[Given records]
========
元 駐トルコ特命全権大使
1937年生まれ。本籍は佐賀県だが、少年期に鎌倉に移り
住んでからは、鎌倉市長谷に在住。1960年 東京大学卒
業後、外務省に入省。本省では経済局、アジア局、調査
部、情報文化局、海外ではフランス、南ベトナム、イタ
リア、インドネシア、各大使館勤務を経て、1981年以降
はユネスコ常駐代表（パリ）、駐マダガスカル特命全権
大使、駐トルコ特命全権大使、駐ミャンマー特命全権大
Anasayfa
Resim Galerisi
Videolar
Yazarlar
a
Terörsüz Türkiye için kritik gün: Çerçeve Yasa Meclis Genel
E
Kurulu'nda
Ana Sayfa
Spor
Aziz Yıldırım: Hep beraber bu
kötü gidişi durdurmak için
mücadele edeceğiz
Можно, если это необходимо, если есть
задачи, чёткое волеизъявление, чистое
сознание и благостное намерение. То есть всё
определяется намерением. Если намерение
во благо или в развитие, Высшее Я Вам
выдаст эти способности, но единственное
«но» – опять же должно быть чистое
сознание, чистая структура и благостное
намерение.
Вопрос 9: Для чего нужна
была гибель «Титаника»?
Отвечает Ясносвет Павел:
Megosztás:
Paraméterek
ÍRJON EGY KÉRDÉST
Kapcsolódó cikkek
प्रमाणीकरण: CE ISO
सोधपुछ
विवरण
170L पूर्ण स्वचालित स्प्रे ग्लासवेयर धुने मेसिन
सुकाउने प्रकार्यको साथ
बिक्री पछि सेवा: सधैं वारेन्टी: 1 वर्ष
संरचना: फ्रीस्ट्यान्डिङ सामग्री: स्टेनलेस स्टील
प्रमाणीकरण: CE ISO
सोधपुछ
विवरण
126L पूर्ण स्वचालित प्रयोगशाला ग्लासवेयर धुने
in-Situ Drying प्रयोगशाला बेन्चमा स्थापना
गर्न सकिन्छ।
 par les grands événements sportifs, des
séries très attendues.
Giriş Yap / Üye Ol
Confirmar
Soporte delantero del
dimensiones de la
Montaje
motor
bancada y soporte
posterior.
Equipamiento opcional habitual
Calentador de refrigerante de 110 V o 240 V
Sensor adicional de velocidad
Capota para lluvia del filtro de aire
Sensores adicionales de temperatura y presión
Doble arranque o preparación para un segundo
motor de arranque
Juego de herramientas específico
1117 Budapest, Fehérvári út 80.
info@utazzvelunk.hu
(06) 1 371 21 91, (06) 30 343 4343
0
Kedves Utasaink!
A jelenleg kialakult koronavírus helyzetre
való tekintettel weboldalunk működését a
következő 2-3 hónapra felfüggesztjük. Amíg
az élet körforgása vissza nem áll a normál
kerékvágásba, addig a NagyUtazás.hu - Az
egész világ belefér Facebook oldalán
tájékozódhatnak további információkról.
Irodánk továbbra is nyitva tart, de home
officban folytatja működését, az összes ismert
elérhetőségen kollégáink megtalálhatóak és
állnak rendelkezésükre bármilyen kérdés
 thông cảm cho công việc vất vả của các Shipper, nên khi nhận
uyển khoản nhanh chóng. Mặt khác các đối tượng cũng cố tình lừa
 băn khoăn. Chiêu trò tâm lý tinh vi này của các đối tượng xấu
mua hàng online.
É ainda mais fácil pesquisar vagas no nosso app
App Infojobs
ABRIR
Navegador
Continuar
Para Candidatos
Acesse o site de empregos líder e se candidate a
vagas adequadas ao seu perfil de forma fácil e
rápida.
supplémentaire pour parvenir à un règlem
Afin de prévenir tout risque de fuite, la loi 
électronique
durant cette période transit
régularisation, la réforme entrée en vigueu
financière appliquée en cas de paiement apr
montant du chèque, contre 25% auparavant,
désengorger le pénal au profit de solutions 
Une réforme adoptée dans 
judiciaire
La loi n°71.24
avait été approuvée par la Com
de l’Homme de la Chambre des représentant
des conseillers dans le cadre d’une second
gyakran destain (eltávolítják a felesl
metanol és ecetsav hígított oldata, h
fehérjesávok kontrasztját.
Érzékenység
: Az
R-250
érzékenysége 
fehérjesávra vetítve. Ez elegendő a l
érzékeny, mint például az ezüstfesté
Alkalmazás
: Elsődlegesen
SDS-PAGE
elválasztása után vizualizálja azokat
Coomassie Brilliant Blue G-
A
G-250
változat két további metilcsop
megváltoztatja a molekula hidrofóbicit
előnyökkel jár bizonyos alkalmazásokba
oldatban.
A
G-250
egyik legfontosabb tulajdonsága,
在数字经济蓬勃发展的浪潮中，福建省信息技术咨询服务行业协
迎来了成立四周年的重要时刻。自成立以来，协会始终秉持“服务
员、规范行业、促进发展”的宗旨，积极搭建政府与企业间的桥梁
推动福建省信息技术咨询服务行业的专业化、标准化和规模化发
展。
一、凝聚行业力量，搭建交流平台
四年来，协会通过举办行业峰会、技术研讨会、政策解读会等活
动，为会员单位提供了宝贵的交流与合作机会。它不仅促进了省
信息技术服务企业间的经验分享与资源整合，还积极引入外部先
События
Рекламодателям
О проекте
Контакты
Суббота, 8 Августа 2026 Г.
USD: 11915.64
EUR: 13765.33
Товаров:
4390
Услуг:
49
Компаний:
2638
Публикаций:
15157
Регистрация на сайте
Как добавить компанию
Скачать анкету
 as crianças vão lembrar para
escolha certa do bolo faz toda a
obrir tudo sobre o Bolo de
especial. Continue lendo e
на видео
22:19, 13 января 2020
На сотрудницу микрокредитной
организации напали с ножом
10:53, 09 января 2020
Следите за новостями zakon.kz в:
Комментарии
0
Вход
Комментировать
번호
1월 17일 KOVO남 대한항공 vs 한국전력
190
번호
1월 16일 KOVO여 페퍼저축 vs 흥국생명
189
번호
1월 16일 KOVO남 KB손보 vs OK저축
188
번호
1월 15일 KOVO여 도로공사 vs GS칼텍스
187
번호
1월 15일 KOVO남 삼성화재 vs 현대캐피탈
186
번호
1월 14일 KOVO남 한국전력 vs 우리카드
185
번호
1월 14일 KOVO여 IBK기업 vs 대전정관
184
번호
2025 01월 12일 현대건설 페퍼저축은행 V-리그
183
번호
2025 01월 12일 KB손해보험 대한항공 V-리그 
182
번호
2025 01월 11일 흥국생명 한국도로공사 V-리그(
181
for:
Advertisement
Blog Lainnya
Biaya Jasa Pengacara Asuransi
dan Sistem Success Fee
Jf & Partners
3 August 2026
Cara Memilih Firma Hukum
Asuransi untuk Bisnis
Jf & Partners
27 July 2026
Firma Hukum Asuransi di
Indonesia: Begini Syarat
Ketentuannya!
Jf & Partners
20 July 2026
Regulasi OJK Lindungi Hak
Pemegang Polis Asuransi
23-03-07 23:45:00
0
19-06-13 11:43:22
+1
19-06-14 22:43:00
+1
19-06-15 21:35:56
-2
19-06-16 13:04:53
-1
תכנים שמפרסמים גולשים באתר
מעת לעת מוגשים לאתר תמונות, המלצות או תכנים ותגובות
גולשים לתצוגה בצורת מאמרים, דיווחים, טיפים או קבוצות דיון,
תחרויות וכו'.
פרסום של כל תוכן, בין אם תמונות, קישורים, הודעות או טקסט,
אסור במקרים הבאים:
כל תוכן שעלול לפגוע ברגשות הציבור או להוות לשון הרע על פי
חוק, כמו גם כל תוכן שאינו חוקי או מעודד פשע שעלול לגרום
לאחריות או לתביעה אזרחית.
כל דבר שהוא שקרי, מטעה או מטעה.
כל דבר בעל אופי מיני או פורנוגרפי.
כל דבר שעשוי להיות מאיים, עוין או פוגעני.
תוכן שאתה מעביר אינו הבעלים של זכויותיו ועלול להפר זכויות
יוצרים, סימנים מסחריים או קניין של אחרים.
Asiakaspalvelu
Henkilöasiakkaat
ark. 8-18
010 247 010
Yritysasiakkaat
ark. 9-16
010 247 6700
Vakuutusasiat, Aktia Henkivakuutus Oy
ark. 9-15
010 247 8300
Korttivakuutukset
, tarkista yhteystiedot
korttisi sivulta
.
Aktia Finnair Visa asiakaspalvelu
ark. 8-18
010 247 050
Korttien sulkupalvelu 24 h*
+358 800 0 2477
========
Copy the entries word for word, starting at their first line and stopping after the line that contains "должно быть чистое".

[Answer box]
元 駐トルコ特命全権大使
1937年生まれ。本籍は佐賀県だが、少年期に鎌倉に移り
住んでからは、鎌倉市長谷に在住。1960年 東京大学卒
業後、外務省に入省。本省では経済局、アジア局、調査
部、情報文化局、海外ではフランス、南ベトナム、イタ
リア、インドネシア、各大使館勤務を経て、1981年以降
はユネスコ常駐代表（パリ）、駐マダガスカル特命全権
大使、駐トルコ特命全権大使、駐ミャンマー特命全権大
Anasayfa
Resim Galerisi
Videolar
Yazarlar
a
Terörsüz Türkiye için kritik gün: Çerçeve Yasa Meclis Genel
E
Kurulu'nda
Ana Sayfa
Spor
Aziz Yıldırım: Hep beraber bu
kötü gidişi durdurmak için
mücadele edeceğiz
Можно, если это необходимо, если есть
задачи, чёткое волеизъявление, чистое
сознание и благостное намерение. То есть всё
определяется намерением. Если намерение
во благо или в развитие, Высшее Я Вам
выдаст эти способности, но единственное
«но» – опять же должно быть чистое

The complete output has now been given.